Firstly, I was pleased because developing the map-reduce tasks was pretty easy. We went through the first two Cloudera training examples, and after that developing my own task took about half an hour. Furthermore, because the web archiving team were leading the training, we had a 23-node cluster with some genuine data to play with, in the form of a 50GB crawl log generated by Heretrix.

This log contained summaries of the requests and responses from a large web crawl of hundreds of millions of URLs. This log includes information on the response status codes, sizes, dates, mime-types, and so on (see this page for details). My 30-minute coding exercise simply filtered out the 125,295,840 HTTP 200 OK responses and emitted the individual mime-types during the ‘map’ phase, and counted up the frequency of each mime-type during the ‘reduce’ phase. The job took about a minute to run, and the basic results are shown below.

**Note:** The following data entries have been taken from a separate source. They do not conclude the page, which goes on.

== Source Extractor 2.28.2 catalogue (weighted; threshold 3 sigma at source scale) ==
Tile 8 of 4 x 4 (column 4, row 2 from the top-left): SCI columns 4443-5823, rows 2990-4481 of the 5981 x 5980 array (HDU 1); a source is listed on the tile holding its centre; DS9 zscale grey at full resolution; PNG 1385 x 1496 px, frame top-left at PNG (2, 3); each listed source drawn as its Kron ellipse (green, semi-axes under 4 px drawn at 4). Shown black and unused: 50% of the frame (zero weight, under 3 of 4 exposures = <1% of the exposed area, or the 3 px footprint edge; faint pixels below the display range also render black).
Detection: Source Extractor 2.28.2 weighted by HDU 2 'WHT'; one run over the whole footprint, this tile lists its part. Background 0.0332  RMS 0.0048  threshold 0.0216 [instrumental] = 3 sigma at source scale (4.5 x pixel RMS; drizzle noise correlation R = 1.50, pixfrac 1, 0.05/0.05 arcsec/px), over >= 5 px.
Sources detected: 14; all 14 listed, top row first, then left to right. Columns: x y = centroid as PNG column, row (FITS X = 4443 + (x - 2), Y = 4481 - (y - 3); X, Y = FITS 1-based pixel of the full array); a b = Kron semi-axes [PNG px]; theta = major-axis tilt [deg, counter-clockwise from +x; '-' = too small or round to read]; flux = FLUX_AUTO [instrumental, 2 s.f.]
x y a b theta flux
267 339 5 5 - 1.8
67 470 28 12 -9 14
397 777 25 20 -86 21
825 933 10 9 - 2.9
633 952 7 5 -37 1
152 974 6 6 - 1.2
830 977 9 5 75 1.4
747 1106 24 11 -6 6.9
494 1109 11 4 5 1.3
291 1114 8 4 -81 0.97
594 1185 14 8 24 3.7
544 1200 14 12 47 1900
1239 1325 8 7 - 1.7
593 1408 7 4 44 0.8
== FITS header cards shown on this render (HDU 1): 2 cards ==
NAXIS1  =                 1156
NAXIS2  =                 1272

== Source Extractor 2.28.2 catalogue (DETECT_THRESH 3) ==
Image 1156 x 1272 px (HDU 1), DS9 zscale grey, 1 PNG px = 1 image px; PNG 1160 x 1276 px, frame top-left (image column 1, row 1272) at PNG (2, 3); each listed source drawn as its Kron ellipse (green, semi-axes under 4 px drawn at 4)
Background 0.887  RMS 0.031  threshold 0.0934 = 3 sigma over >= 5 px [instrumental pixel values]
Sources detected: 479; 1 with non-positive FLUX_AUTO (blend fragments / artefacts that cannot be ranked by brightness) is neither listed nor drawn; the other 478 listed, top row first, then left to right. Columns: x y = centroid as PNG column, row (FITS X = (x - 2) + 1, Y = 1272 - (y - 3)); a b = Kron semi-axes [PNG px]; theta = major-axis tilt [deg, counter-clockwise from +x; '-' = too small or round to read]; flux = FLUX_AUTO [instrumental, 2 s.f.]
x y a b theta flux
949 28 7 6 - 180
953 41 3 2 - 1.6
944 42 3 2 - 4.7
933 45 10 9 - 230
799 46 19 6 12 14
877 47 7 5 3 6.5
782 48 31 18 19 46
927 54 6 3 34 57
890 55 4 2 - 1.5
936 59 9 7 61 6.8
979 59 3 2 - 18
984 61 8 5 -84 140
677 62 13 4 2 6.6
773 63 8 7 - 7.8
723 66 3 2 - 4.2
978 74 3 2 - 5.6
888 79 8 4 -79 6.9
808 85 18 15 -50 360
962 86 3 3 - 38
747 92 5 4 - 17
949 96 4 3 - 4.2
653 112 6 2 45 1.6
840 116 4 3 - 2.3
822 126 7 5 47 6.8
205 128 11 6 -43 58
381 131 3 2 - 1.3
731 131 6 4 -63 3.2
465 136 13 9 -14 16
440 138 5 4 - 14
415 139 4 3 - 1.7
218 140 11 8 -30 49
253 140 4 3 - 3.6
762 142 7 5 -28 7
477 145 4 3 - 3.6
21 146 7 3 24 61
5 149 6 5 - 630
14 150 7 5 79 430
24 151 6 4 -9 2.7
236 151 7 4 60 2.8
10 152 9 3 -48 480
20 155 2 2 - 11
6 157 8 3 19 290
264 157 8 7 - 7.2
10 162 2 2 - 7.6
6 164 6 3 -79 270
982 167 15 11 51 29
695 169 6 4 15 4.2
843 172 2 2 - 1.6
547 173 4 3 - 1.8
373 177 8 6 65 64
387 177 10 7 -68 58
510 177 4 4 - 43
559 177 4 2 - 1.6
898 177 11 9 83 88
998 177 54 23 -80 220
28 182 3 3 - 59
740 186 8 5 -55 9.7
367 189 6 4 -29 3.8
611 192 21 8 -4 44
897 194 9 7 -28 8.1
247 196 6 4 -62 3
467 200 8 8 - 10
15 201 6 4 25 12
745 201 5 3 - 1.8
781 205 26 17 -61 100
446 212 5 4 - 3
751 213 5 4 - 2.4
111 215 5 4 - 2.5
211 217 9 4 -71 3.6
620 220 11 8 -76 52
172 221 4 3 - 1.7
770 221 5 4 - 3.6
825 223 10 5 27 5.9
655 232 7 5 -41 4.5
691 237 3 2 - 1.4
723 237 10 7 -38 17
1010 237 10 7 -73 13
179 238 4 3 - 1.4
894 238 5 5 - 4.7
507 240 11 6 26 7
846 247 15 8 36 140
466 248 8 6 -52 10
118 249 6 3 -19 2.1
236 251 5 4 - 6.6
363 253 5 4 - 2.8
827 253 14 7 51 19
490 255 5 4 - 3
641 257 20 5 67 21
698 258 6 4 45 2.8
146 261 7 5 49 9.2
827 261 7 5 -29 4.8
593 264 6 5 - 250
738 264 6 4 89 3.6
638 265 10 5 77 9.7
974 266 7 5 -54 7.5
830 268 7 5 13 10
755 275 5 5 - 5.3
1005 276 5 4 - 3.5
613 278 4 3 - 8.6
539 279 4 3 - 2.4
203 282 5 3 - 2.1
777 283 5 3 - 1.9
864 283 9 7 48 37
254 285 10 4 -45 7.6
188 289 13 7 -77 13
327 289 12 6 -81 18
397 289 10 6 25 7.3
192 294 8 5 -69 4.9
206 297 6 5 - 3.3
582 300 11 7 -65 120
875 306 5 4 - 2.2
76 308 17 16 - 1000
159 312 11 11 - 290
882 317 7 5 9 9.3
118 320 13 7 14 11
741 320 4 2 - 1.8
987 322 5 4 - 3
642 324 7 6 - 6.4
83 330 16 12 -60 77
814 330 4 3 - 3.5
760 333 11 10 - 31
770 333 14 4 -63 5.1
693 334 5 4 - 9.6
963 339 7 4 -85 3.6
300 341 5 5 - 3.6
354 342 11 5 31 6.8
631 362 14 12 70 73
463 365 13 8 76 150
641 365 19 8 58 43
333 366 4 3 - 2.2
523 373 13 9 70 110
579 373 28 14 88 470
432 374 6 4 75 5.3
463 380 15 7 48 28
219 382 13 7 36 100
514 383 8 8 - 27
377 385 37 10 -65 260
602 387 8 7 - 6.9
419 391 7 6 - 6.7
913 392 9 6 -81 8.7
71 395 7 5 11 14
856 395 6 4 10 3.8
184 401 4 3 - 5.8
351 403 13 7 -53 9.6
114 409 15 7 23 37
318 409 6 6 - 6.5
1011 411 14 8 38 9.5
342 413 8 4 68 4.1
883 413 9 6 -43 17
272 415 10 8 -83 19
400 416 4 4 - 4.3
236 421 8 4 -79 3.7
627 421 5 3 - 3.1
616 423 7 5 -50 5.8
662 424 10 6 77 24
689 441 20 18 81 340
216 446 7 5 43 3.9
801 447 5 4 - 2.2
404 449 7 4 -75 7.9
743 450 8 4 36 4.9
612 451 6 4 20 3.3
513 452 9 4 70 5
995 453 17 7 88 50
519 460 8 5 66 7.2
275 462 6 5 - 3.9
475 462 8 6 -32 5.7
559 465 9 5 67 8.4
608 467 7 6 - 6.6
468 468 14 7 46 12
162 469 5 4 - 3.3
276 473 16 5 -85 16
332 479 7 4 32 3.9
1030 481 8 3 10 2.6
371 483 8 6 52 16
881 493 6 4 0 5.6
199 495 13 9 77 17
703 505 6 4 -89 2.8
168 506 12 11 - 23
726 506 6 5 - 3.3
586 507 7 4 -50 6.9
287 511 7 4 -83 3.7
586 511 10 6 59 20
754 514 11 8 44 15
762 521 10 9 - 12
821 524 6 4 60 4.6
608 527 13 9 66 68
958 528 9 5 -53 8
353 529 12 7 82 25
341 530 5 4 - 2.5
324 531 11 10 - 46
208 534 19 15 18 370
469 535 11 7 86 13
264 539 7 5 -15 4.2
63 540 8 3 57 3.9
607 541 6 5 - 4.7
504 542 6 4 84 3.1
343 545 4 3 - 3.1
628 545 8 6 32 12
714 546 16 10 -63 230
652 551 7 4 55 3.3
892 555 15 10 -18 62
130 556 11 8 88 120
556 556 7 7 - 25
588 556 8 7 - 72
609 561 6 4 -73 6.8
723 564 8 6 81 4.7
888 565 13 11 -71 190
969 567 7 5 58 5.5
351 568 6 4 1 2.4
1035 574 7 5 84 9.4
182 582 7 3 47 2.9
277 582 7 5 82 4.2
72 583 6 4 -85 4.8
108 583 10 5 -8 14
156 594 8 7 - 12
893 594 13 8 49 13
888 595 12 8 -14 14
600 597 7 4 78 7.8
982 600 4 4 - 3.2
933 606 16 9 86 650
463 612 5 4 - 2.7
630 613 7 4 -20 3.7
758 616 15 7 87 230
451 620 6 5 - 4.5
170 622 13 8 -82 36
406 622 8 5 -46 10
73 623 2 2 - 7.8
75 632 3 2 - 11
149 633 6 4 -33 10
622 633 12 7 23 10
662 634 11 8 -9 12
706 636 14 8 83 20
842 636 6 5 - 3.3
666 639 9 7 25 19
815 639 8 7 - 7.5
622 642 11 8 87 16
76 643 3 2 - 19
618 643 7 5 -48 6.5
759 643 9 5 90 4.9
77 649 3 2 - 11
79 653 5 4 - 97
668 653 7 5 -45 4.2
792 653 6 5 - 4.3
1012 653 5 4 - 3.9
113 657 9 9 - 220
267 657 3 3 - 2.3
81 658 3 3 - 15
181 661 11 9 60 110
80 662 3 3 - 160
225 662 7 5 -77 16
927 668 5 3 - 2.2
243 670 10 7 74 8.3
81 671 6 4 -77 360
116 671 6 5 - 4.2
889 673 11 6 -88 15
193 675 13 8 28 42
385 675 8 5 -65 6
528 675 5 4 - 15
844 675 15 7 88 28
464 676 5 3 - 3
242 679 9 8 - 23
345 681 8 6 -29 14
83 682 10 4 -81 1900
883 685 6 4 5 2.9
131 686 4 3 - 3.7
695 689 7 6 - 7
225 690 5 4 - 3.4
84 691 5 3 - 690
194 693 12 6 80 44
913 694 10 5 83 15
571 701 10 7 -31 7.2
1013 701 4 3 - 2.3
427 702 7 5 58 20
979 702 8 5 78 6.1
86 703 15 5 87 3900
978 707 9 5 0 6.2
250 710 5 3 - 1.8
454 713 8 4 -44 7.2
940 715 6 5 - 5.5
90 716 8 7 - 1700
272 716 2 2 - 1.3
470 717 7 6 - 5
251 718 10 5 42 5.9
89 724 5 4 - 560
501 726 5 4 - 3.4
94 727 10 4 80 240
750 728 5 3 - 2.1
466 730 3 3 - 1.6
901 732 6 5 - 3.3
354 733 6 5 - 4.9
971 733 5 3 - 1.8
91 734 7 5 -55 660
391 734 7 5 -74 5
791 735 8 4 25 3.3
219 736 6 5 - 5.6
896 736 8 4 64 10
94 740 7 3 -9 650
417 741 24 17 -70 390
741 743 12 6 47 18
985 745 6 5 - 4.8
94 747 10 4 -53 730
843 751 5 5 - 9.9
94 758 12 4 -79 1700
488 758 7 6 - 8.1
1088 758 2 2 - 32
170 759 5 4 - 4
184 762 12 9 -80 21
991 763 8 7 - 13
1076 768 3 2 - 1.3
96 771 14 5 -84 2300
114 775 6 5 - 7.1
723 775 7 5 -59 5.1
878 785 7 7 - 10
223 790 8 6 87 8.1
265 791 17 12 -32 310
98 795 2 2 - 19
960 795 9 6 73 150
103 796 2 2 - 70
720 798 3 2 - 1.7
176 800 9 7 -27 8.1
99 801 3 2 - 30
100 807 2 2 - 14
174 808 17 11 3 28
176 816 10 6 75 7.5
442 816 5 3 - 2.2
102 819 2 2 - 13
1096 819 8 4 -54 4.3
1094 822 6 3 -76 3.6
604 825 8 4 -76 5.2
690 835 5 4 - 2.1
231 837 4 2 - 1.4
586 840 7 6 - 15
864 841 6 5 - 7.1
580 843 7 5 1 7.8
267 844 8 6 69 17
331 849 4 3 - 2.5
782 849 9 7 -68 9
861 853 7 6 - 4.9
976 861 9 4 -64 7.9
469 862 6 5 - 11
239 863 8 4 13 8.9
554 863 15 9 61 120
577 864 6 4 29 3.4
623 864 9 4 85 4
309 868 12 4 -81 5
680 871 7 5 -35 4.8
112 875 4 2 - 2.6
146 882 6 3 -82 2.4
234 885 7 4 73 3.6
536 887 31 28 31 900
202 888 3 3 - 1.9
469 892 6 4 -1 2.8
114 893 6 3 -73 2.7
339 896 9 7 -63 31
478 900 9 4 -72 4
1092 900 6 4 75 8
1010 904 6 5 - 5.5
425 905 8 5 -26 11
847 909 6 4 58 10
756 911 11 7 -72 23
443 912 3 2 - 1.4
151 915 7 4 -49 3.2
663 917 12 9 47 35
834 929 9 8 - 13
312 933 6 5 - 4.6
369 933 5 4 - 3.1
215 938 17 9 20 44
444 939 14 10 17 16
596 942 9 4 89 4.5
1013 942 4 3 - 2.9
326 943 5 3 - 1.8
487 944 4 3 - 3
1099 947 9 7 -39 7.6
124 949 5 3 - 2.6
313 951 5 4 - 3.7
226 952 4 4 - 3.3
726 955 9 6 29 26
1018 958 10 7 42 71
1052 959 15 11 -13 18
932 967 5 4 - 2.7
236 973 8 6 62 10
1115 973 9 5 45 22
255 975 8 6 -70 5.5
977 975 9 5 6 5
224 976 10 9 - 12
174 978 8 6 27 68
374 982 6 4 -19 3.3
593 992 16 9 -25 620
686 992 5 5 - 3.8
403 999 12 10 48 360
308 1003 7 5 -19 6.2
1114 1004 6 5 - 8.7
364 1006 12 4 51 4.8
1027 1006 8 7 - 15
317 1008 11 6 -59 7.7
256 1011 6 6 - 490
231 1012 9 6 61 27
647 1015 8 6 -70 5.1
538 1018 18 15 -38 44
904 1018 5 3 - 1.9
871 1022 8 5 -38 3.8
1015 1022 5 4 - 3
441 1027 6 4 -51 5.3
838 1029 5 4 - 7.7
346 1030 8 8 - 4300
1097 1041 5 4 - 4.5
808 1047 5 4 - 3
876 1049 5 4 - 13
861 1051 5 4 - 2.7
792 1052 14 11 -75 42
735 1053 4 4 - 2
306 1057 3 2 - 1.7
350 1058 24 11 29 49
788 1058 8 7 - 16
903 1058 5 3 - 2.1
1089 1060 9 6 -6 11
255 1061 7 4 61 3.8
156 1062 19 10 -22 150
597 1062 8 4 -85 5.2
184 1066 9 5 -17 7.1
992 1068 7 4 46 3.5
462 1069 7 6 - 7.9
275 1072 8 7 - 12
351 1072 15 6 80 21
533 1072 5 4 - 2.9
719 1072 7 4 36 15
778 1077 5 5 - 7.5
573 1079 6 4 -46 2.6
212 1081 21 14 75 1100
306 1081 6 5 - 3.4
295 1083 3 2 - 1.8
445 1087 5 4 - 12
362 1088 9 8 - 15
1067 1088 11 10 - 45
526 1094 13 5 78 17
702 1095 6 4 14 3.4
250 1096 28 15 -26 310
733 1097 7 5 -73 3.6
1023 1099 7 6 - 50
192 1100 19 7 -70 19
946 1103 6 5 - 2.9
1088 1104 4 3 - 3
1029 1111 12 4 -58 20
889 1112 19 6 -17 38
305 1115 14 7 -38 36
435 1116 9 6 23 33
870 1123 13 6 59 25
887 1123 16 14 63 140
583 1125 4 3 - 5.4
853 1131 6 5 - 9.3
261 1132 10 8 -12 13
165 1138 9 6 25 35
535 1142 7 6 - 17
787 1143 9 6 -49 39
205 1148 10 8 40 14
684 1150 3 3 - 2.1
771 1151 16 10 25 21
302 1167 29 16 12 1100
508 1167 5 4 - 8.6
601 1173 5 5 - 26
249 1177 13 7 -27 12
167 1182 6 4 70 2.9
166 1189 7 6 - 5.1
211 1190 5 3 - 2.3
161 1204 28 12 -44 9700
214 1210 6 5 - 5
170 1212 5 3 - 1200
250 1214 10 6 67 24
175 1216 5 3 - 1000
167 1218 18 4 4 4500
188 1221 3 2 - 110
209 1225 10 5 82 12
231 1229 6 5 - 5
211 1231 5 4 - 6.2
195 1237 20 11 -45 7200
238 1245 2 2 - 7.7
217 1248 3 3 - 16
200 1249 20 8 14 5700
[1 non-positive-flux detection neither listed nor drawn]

The first graph shows the top ten mime-types encountered during the crawl.

However, this is a little misleading, as the linear scale hides the long tail of file formats. A full chart showing all 637 mime-types in the data set requires a logarithmic vertical scale in order to be examined properly.

So, we find that although the set is dominated by a few main formats, the problem is that the long-tail of minor formats still makes up a significant proportion of the overall data set. About 66% of the file are HTML, and the ten most popular types combined make up about 90% of the content. The remaining 10% is made up of the other 627 mime-types, which makes it very difficult to deal with.

I’m sure this is just reproducing some well-known findings in the field, but that’s not really the point. The point is that, once the Hadoop infrastructure is in place, these kind of explorations are very quick, easy, and great fun to do.

(Updated: Re-ran experiment and analysis, correcting for non lower-case MIME type.)